Cornel J. Rosario v. Daniel R. Braw
670 F.3d 816
7th Cir.2012Background
- Marc Rosario, involuntarily committed under Wis. Stat. § 51.15 after deputies responded to a welfare call.
- Deputies searched Marc and removed a pocket knife, lighter, and wallet contents; a concealed razor blade remained undiscovered.
- Marc regained possession of his wallet with the razor blade while en route to hospital; deputies disciplined for not observing this.
- Marc was transported in restraints to St. Joseph’s Hospital for screening, with careful monitoring by deputies.
- At St.

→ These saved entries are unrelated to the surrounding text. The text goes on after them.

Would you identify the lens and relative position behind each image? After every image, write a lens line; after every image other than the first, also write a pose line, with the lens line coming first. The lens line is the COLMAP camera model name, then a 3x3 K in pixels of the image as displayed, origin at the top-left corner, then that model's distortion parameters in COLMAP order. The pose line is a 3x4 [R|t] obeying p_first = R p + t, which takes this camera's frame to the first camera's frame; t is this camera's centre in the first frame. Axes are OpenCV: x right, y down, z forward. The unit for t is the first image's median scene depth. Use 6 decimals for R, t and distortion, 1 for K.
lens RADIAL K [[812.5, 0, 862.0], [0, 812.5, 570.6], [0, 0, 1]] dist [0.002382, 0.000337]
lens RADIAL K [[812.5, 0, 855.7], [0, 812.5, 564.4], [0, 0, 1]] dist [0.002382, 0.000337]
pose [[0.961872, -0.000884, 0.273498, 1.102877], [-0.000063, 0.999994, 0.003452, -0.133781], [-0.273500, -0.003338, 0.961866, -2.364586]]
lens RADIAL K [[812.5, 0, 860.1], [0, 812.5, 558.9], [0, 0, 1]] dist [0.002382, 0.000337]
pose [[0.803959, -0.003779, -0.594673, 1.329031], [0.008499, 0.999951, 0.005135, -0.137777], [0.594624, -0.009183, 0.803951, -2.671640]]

Joseph’s, a wallet item felt soft; a razor blade was concealed in a foil packet labeled Surgical Blade, which deputies did not open.

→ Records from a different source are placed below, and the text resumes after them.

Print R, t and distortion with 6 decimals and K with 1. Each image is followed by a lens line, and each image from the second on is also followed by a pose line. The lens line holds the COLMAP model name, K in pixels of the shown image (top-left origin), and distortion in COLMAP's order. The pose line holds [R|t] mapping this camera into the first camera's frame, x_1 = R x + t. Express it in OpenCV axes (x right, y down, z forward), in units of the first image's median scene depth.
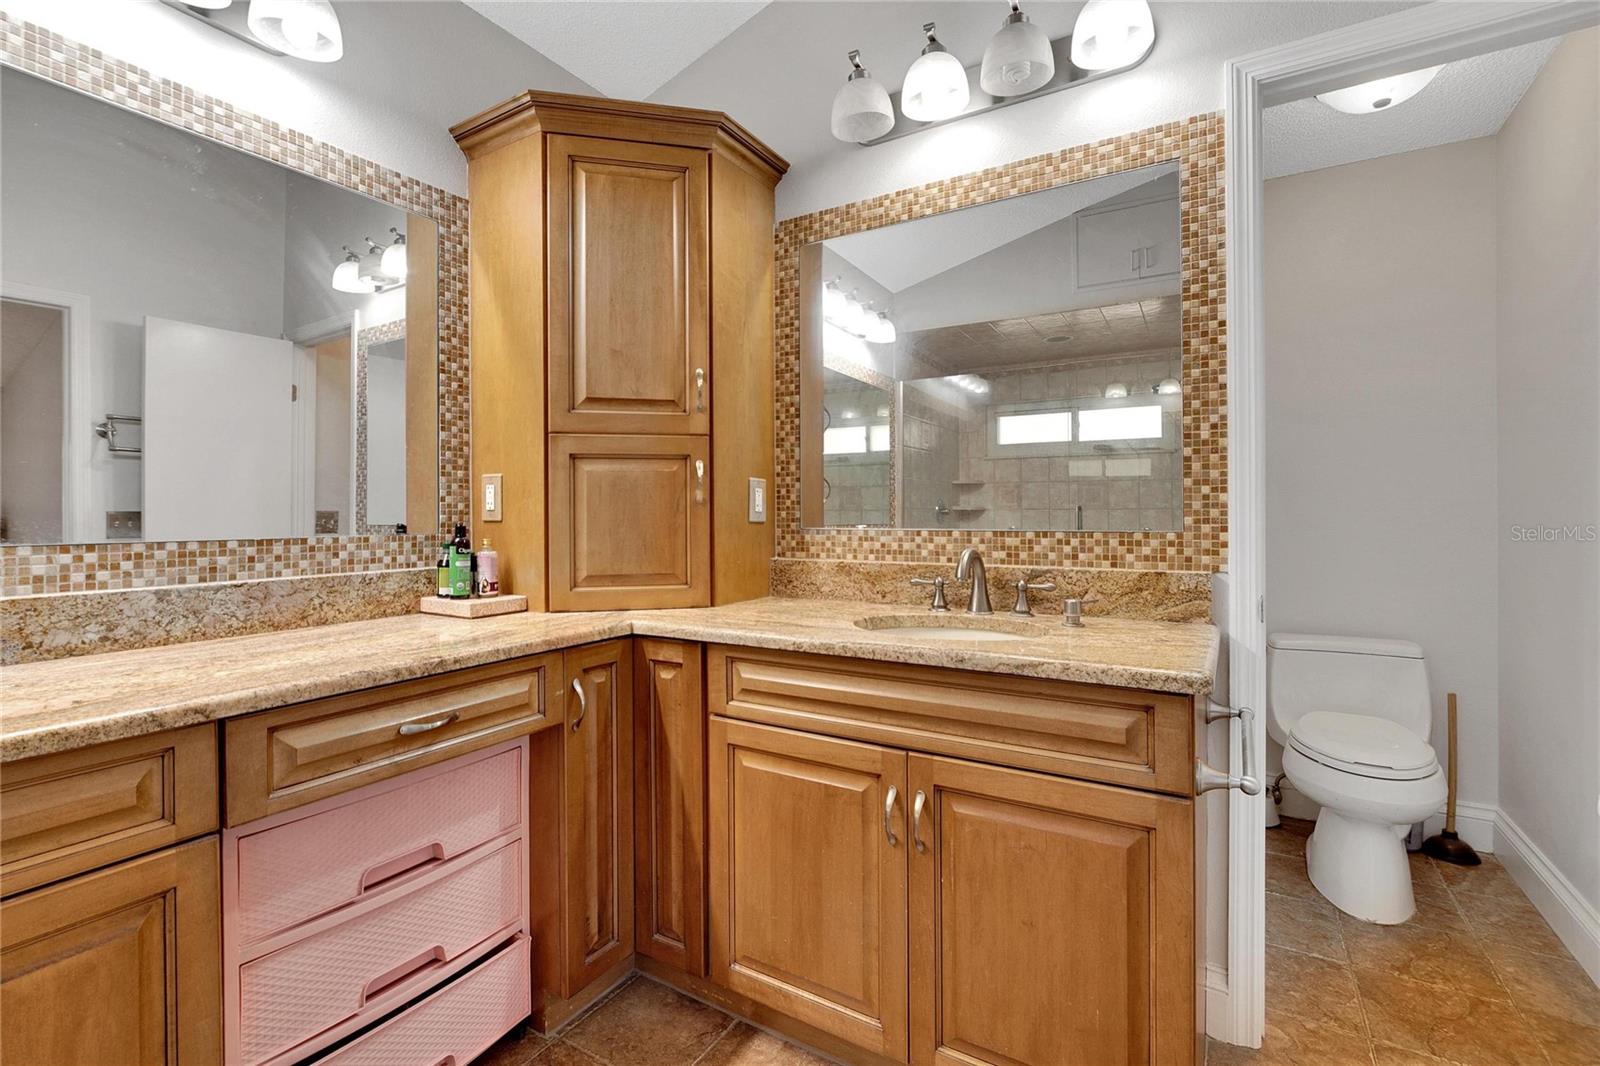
lens RADIAL K [[719.7, 0, 789.9], [0, 719.7, 506.0], [0, 0, 1]] dist [-0.005963, 0.001509]
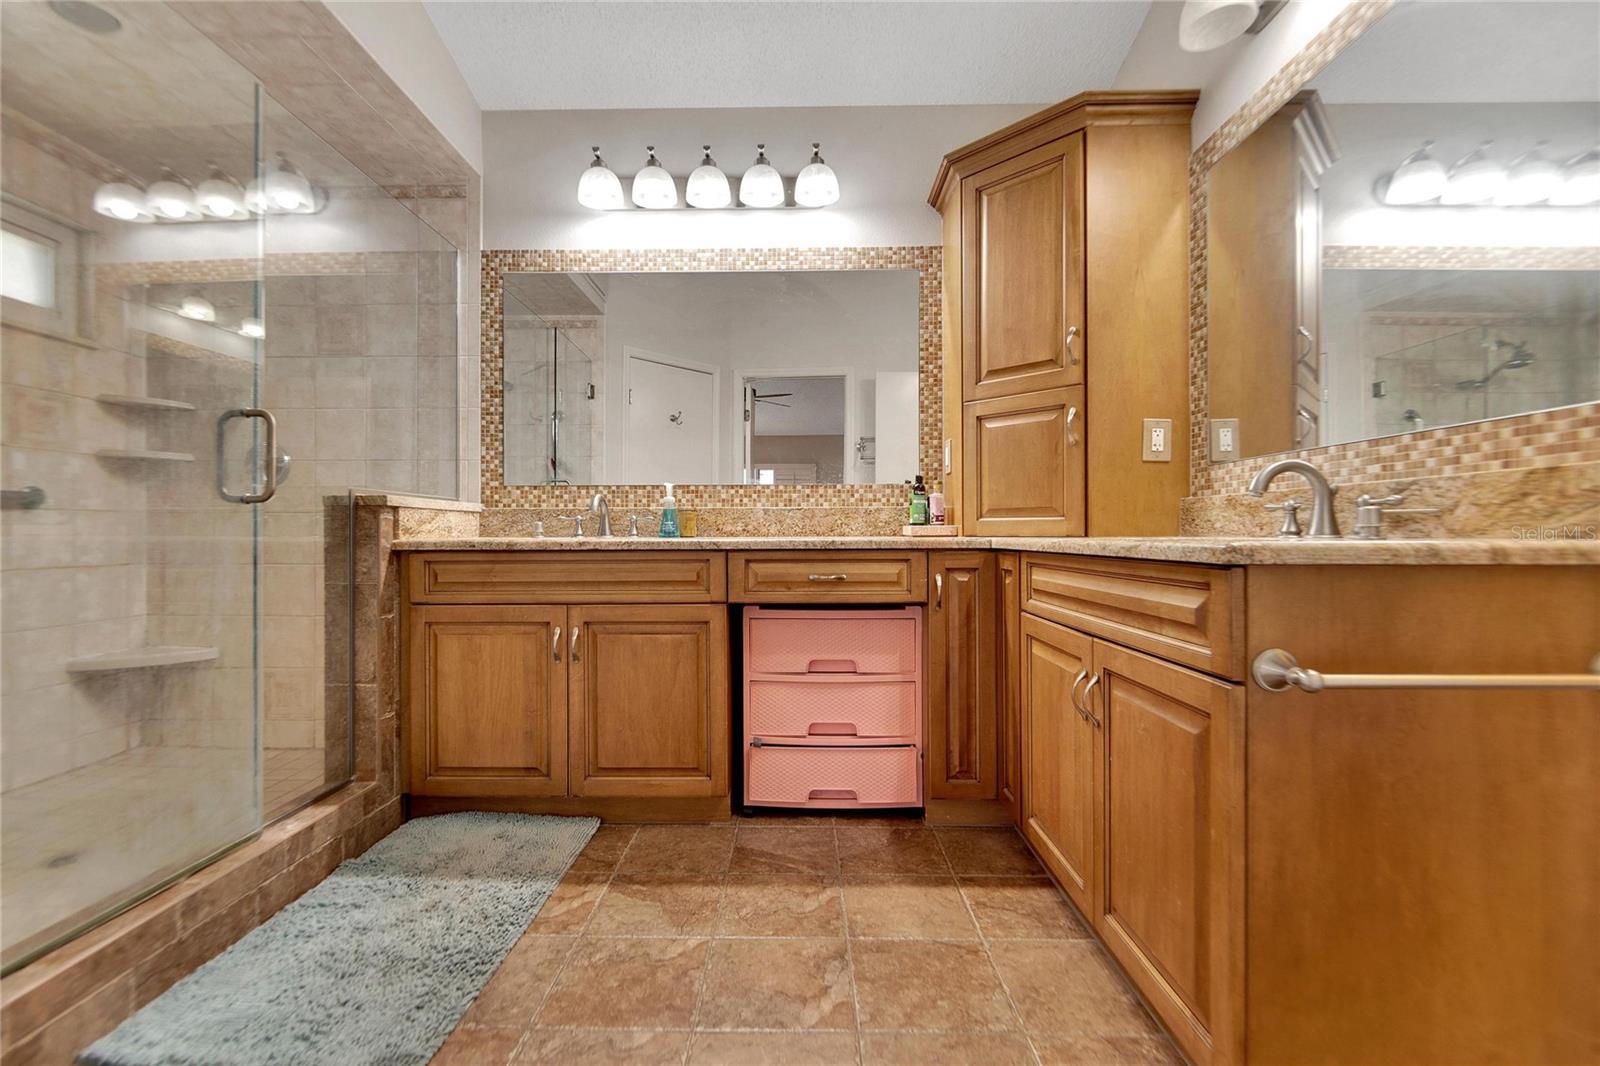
lens RADIAL K [[719.7, 0, 768.9], [0, 719.7, 522.1], [0, 0, 1]] dist [-0.005963, 0.001509]
pose [[0.490279, -0.008240, -0.871527, 0.676724], [0.005928, 0.999964, -0.006119, 0.131786], [0.871546, -0.002166, 0.490310, 0.028071]]
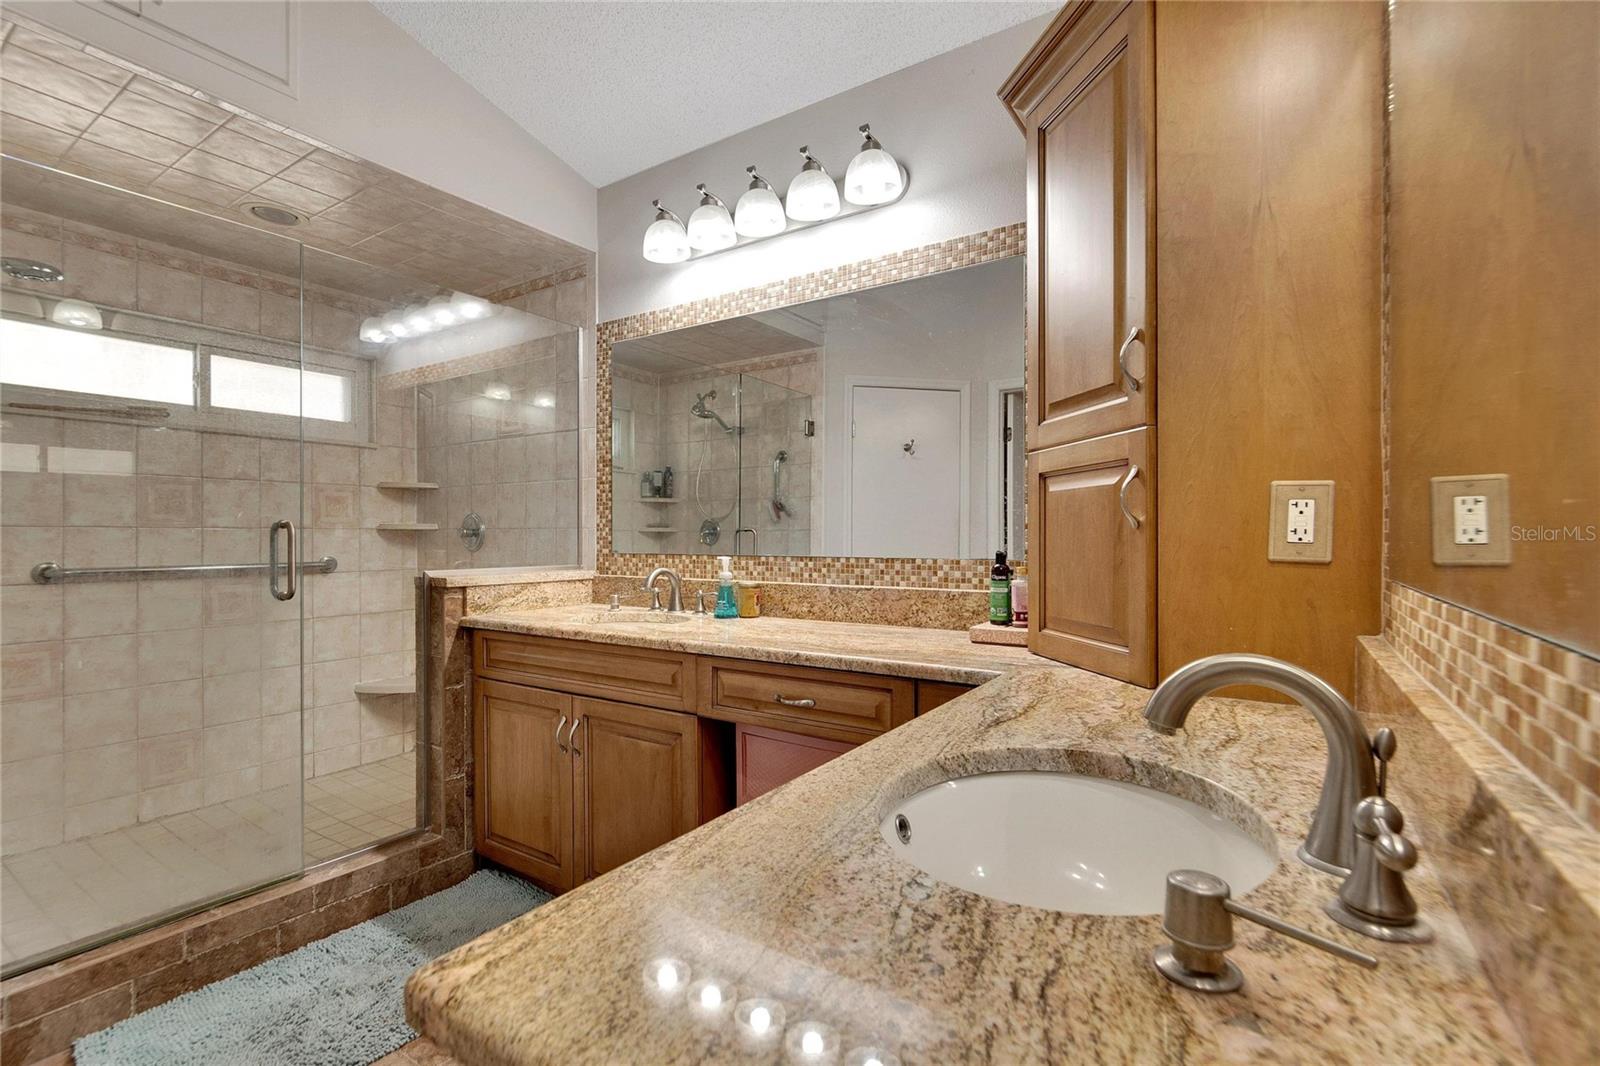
lens RADIAL K [[719.7, 0, 772.6], [0, 719.7, 532.5], [0, 0, 1]] dist [-0.005963, 0.001509]
pose [[-0.058551, -0.000156, -0.998284, 0.599827], [0.012021, 0.999927, -0.000862, -0.004532], [0.998212, -0.012051, -0.058545, 0.762621]]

- Marc died from self-inflicted neck wounds using the razor blade after regaining possession of the wallet during transport to the Winnebago Mental Health Institute.
Issues
| Issue | Plaintiff's Argument | Defendant's Argument | Held |
|---|---|---|---|
| Whether the officers were deliberately indifferent to Marc's suicide risk. | Rosario argues officers ignored substantial suicide risk. | Officers contend actions were reasonable responses to risk. | No deliberate indifference; actions not reckless or unconcerned. |
| Whether the officers are entitled to qualified immunity. | Rosario claims constitutional rights were violated. | If no rights were violated, immunity applies. | Qualified immunity not reached because no deprivation of rights found. |
Key Cases Cited
- Farmer v. Brennan, 511 U.S. 825 (1994) (deliberate indifference standard for pretrial detainees.)
- Minix v. Canarecci, 597 F.3d 824 (7th Cir. 2010) (applies same due process standard to pretrial detainees.)
- Collins v. Seeman, 462 F.3d 757 (7th Cir. 2006) (dual showing: substantial risk and disregard.)
- Sanville v. McCaughtry, 266 F.3d 724 (7th Cir. 2001) (suicide case standard for objective element.)
- Borello v. Allison, 446 F.3d 742 (7th Cir. 2006) (deliberate indifference requires more than gross negligence.)
- Riccardo v. Rausch, 375 F.3d 521 (7th Cir. 2004) (total unconcern standard for liability.)
- Peate v. McCann, 294 F.3d 879 (7th Cir. 2002) (officials must act reasonably; perfection not required.)
- Cavalieri v. Shepard, 321 F.3d 616 (7th Cir. 2003) (reckless action required for liability.)
- Mombourquette v. Amundson, 469 F. Supp. 2d 624 (W.D. Wis. 2007) (deliberate indifference requires more than negligence; not mere reasonableness.)